Provided material →
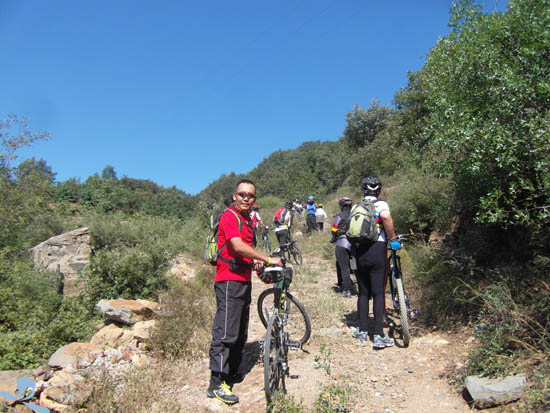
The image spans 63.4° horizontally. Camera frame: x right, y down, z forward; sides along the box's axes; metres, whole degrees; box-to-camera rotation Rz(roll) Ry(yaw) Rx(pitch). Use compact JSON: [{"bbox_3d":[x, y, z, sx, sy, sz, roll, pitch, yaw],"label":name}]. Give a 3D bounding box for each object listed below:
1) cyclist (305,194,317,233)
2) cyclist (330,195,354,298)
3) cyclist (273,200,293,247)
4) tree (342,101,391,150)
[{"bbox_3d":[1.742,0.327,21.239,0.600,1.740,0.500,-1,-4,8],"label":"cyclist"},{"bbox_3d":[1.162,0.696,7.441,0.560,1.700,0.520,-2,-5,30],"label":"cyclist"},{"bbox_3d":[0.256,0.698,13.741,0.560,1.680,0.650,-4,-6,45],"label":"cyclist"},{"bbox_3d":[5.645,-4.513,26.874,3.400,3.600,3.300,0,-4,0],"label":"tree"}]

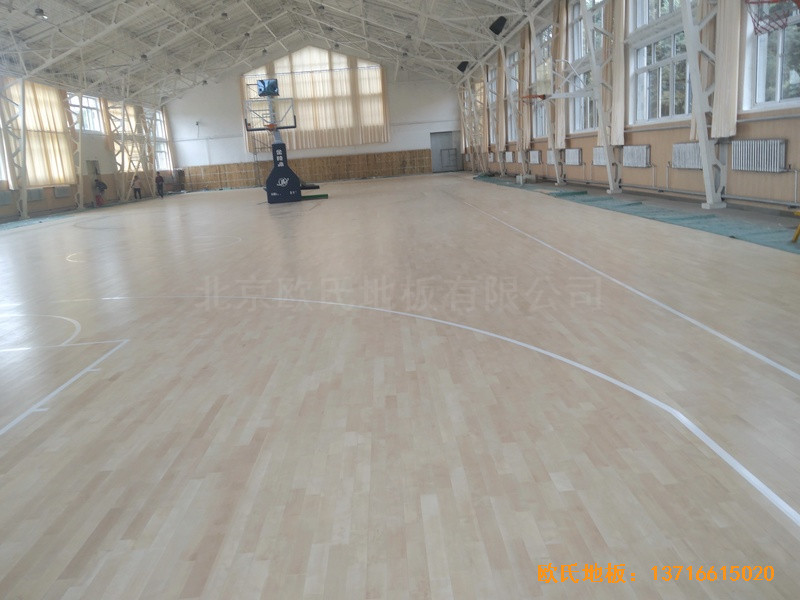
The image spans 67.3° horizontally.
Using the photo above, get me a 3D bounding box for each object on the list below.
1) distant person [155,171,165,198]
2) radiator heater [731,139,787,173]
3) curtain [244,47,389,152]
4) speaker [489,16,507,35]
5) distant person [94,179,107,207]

Required action →
Rewrite the data from its start through the line containing "4) tree (342,101,391,150)", replacing "cyclist" with "bicyclist" and leaving everything else unchanged, and leave the pictures out of your answer.

Written answer →
The image spans 63.4° horizontally. Camera frame: x right, y down, z forward; sides along the box's axes; metres, whole degrees; box-to-camera rotation Rz(roll) Ry(yaw) Rx(pitch). Use compact JSON: [{"bbox_3d":[x, y, z, sx, sy, sz, roll, pitch, yaw],"label":name}]. Give a 3D bounding box for each object listed below:
1) bicyclist (305,194,317,233)
2) bicyclist (330,195,354,298)
3) bicyclist (273,200,293,247)
4) tree (342,101,391,150)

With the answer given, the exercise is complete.